A cet égard, il mentionne plusieurs études germanophones qui montrent combien les stéréotypes sont renforcés ou du moins reflétés par et dans la langue. Lorsqu’ils entendent «Arzt» (le médecin) par exemple, les gens tendent à penser d’abord à un homme. Diverses études portant sur d’autres langues sexuées suggèrent des résultats similaires. En 2015, la Suède a réagi en introduisant le mot «hen» comme troisième pronom – neutre – pour désigner une personne de sexe non revendiqué ou qui n’est pas connu du locuteur. Au final, un joli succès. «Hen» a vu son usage progresser au fil des ans et la réticence initiale au sein de la population fondre avec l’habitude.

Un outil parmi d’autres

Attention toutefois aux raccourcis. Certains pays affichent de mauvais scores en terme de parité (selon le Global Gender Gap Report du World Economic Forum notamment) sans lien avec le caractère sexué ou non de la langue.
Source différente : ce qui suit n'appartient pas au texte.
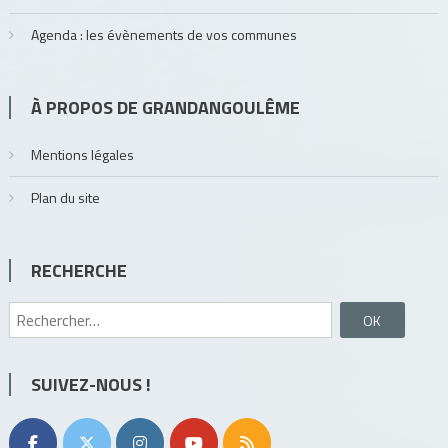
Agenda : les évènements de vos communes
À PROPOS DE GRANDANGOULÊME
Mentions légales
Plan du site
RECHERCHE
Rechercher :
SUIVEZ-NOUS !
La Turquie et l’Iran par exemple, avec leurs idiomes non sexués (noms ni masculins ni féminins), ne sont pas vraiment des parangons en matière de droits des femmes.

Pour Valérie Vuille et nombre de partisans du langage épicène, la langue n’est «qu’un outil parmi d’autres» et non la panacée en vue d’une société égalitaire. Mais elle représente une part «essentielle» de l’effort pour y conduire. Les débats actuels et l’avenir de ce type d’approches rendent optimiste la directrice de Décadrée. Les choses bougent. L’agitation actuelle ne reflète pas un débat nouveau, selon elle, mais bien plutôt sa démocratisation. La question a pénétré la vie publique au sens large.